## Extract provided
┌────────

I moved to Italy when I was still racing because it’s a fantastic place to train, but also because the culture here is, work hard for 8 hours a day, then go eat food, drink nice wine, hang-out with family and friends, and talk, and you know, do something with your day besides work. And that ethos certainly works well with cycling. I’m not a genius, I just find great places to ride, interesting sights, wineries, mills, farms and hobby farms, and fun people, who when stoned on endorphins, appreciate great food and wine. In minutes or even seconds regardless of what you’re doing, the culture in Italy always comes back to food because lunch and dinner are sometimes the two most important events of the day.
See along the way
I tell people half the fun is riding on social rides, with pretty fit people and plenty of guides to care for all the different abilities, and to point out local sites. Most of my clients are from America and flying all the way to Italy, just to hammer on your bike doesn’t make much sense to me.

└────────

## Provided material
┌────────

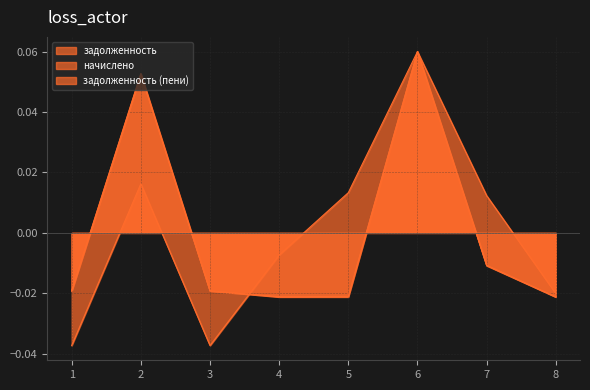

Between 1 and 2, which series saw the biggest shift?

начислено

└────────
┌────────

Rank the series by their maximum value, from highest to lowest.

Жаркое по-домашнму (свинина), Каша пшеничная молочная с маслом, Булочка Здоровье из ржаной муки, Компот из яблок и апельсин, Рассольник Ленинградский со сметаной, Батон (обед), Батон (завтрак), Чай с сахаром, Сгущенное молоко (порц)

└────────

## Complete the following
- 1) Using the passage about cycling in Italy, answer these questions:
(a) Besides the culture, what reason does the writer give for moving to Italy while still racing?
(b) Where are most of the writer's clients from?
(c) Which two events of the day are sometimes the most important in Italy?
- 2) Copy the passage about cycling in Italy word for word, starting with "I moved to Italy" and going on through "of the day.".
- 3) Write what comes next in the passage about cycling in Italy, picking up after its final sentence.

## Results for each task
- 1)
(a) It's a fantastic place to train.
(b) America.
(c) Lunch and dinner.

- 2)
I moved to Italy when I was still racing because it’s a fantastic place to train, but also because the culture here is, work hard for 8 hours a day, then go eat food, drink nice wine, hang-out with family and friends, and talk, and you know, do something with your day besides work. And that ethos certainly works well with cycling. I’m not a genius, I just find great places to ride, interesting sights, wineries, mills, farms and hobby farms, and fun people, who when stoned on endorphins, appreciate great food and wine. In minutes or even seconds regardless of what you’re doing, the culture in Italy always comes back to food because lunch and dinner are sometimes the two most important events of the day.

- 3)
I often have guests tell me on the first day – “You know I could just fly home right now, that was such an awesome ride, it would all be worth it.” I’ve prepared them and told them a little bit about what to expect – mostly just trying to get them physically ready for the challenge. And I try to get the gung-ho, racer-types to slow down, like, ‘let’s not hammer because there are too many cool things to see along the way.’ It’s all just a hunch. It’s so cool to be with people that haven’t ridden together and to watch things click into place, and to see all those nuances that make a great day unfold.
Slowing down to see something that as an organizer I probably should ignore, is often worth it because those can be the best things of the whole day or trip. It’s about getting into the rhythm of things. It’s about being awake.
My favorite ride is a 12 kilometer section of road between Sassetta, my home village, and Suvereto. It drops three hundred meters and there’s not one straight-away, it’s all turns but no hairpins. One day I counted 287 turns, the locals hate it because it’s so twisty and turny. It’s my favorite road on the planet. I’ve lived on that road for 29 years or so and I like it more every time I ride it.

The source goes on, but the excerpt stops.